The question of ‘what constitutes an ideal state’ is one of values
Now let’s consider this focus on choosing outcomes within human health. Despite more than 3,000 years of fashioning prostheses to replace missing parts, today around 20 per cent of people outfitted with a limb prosthesis end up abandoning their device, often because it doesn’t feel or work ‘right’. There has been a great deal of research in improving functionality of prosthetic devices, less in improving comfort, and far less in understanding psychosocial factors that contribute to device abandonment. From our new perspective of health as an outcome of adaptive regeneration, we can begin to ask questions about the goals we want to achieve: do prosthetic devices need to mimic the form of the lost structure? If functionality is the primary concern of most prosthesis wearers, are there other ways to achieve functionality? And are prostheses always the best solution? While this is not the place to address the vast and richly informative literature on ableism and embracing different abilities, it is worth noting that thinking about regeneration as promoting a range of different approaches to the health of a complex adaptive system offers parallel challenges to the assumption that all organisms need to be the same to be considered whole and healthy.

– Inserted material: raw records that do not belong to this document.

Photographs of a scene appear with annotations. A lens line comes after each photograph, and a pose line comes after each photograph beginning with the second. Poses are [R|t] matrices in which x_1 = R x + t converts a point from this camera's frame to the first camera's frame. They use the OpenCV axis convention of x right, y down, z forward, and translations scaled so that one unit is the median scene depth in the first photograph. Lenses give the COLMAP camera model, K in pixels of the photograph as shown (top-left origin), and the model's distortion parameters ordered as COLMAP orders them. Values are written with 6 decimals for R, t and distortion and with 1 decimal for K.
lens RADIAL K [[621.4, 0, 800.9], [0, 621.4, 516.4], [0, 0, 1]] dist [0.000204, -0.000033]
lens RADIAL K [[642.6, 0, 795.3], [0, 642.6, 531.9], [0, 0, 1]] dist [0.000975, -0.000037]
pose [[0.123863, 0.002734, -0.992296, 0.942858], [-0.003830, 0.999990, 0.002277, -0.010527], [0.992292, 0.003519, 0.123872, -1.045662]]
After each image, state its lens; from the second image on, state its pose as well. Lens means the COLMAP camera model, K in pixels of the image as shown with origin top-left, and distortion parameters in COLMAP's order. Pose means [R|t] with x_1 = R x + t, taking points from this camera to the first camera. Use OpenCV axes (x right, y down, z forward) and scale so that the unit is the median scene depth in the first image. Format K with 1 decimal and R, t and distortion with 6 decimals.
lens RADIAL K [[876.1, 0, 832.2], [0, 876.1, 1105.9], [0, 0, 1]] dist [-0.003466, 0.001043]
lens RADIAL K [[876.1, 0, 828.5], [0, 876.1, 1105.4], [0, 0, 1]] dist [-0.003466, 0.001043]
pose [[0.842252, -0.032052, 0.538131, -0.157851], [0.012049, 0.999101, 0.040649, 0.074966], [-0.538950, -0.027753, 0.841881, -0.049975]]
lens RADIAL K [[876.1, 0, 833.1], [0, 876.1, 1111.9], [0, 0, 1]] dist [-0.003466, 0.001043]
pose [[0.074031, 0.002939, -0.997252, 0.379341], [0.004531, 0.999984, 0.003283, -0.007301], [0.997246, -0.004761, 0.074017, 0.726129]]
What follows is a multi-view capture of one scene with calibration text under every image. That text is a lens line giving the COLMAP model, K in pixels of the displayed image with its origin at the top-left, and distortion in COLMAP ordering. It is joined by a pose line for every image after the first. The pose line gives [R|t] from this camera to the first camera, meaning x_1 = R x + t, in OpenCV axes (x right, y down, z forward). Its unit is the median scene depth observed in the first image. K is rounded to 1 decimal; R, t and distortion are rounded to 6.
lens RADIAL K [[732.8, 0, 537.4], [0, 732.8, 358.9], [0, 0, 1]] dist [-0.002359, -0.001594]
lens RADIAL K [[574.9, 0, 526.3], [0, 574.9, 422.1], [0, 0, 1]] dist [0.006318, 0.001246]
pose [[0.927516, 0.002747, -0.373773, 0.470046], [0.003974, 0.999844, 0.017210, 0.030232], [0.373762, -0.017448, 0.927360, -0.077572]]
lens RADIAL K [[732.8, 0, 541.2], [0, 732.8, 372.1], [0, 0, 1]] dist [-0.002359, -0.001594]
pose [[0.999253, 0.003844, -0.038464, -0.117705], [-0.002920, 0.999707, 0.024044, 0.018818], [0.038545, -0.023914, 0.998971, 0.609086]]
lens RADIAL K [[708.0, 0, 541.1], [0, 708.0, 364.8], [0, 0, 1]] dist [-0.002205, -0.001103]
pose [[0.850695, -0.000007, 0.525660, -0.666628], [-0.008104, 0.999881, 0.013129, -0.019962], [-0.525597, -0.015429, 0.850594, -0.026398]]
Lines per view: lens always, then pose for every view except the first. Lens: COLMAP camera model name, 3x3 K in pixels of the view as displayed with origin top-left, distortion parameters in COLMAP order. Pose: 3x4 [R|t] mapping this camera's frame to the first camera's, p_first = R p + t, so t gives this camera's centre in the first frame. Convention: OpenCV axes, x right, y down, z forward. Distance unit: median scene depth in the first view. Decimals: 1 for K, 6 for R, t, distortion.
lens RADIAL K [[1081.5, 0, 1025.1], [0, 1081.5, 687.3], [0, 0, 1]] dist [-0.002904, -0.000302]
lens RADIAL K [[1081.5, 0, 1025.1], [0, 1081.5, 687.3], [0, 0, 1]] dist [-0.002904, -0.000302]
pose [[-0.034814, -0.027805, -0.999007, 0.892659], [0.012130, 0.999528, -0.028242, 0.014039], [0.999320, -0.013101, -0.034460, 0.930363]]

This brings us to the second shift in perspective about health: values. The question of ‘what constitutes an ideal state’ is one of values. After all, if health is possible within an array of outcomes, we have to select what we want the outcome to be. Whatever we select will be based on what we deem most important – that is, what we value. Hippocrates realised this when he emphasised health as a balance of elements within the whole system. If asked ‘rebalance for what?’ he would have said ‘health’. We can ask an updated version of his question concerning regeneration: regeneration for what? When intervening in a system to promote health, should we privilege enhanced function? If so, which functions do we want to optimise?
Picturing health (and regeneration) through this lens of rebalancing the health of the whole has a bearing on the transhumanism movement, which asks similar questions. In both cases, we also need to recognise who is asking and answering the question: the patient? The clinician? The biomedical researcher? Each of these stakeholders may have a different sense of what health is. Being clear about our goals is a starting point, and reflecting on the terms we use is another major step toward opening our minds to different – and perhaps better – ways to think about health, the health of organisms including humans. We do not have the answers, but we have offered suggestions to think in terms of complex systems that are adaptive to change and therefore themselves change over time. Plus, we invite robust discussion about what our goals of health should be if we embrace the idea that it is not always best simply to go back to what we had before. Health is more complicated than that.